>>>>
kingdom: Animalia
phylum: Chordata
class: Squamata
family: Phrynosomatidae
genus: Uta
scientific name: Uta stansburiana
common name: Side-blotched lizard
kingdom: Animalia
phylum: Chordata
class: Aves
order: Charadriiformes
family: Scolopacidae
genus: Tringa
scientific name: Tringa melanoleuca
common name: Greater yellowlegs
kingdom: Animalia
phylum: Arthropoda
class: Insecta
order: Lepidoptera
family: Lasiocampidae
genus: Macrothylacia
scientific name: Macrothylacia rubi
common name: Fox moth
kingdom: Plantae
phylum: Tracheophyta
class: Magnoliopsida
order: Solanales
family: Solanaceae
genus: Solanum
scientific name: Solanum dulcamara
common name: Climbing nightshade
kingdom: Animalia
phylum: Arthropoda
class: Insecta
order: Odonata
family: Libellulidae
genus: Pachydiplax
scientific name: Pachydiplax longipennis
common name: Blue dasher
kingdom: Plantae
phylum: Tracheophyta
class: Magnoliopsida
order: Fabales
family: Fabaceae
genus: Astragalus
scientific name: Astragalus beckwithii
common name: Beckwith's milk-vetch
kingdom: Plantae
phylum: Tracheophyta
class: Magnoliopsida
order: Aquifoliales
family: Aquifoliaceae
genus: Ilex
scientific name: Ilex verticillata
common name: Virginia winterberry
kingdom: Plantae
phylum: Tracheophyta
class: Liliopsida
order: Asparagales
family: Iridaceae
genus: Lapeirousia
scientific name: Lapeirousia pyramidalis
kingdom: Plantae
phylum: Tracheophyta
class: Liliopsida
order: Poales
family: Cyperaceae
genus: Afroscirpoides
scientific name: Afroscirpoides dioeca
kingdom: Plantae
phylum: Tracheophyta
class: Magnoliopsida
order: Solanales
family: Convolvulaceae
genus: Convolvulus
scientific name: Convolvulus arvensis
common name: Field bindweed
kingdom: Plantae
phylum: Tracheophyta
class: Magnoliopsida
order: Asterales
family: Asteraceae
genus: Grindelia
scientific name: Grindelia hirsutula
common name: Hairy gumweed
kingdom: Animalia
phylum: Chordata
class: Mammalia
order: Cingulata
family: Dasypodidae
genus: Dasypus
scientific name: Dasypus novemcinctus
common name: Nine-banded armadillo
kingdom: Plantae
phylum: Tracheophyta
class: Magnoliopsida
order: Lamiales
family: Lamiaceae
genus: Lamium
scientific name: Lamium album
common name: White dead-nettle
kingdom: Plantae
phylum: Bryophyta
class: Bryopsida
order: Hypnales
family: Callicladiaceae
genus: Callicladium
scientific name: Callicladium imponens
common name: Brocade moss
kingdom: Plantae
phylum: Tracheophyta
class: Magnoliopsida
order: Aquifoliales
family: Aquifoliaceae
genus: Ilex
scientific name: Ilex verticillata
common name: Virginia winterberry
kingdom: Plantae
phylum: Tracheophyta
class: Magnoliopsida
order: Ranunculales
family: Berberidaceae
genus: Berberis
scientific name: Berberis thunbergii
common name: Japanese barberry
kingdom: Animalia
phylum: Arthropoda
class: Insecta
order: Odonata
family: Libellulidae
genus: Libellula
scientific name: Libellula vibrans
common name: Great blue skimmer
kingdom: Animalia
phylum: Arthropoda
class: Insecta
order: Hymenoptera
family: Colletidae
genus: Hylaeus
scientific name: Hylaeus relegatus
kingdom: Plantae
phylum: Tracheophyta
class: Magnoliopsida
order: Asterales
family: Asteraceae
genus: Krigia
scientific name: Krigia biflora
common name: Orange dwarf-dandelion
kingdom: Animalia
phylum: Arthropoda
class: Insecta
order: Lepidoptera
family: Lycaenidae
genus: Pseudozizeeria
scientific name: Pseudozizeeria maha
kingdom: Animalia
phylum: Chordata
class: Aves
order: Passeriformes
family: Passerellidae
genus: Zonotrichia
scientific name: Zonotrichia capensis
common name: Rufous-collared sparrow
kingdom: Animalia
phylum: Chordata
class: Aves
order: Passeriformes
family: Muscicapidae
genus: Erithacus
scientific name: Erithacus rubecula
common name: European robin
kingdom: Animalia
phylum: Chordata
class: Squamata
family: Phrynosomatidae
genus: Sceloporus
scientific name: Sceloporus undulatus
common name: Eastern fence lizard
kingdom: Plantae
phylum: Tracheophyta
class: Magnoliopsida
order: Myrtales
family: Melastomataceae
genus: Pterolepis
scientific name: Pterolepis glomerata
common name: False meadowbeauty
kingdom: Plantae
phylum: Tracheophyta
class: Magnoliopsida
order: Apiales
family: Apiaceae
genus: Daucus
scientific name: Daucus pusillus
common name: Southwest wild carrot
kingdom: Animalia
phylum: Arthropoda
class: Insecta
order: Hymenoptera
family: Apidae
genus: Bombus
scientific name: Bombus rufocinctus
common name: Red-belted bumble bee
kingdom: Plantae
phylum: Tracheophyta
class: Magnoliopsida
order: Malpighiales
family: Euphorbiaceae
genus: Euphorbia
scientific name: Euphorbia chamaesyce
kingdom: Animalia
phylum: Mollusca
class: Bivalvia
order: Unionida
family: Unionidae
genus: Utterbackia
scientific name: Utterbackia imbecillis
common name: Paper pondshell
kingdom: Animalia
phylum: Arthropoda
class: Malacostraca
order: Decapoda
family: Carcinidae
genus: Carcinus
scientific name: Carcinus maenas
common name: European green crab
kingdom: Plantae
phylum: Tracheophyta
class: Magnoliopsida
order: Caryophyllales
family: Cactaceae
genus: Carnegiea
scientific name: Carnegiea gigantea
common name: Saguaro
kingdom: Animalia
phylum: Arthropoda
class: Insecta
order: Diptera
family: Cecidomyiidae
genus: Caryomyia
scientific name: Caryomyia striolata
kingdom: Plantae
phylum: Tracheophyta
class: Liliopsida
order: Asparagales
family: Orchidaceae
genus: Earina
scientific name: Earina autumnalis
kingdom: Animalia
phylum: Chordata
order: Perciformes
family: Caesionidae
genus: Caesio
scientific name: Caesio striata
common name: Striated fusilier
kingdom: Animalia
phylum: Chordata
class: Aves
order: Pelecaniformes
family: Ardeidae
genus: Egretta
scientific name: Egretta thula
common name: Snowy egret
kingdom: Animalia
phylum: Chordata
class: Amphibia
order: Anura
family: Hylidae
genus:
<<<<
▸ AIM OF THE TASK:
Retype the lines above, from the line with "common name: Great blue skimmer" up to and including the line with "scientific name: Krigia biflora", making no changes to them.

▸ OUTPUT OF THE EXERCISE:
common name: Great blue skimmer
kingdom: Animalia
phylum: Arthropoda
class: Insecta
order: Hymenoptera
family: Colletidae
genus: Hylaeus
scientific name: Hylaeus relegatus
kingdom: Plantae
phylum: Tracheophyta
class: Magnoliopsida
order: Asterales
family: Asteraceae
genus: Krigia
scientific name: Krigia biflora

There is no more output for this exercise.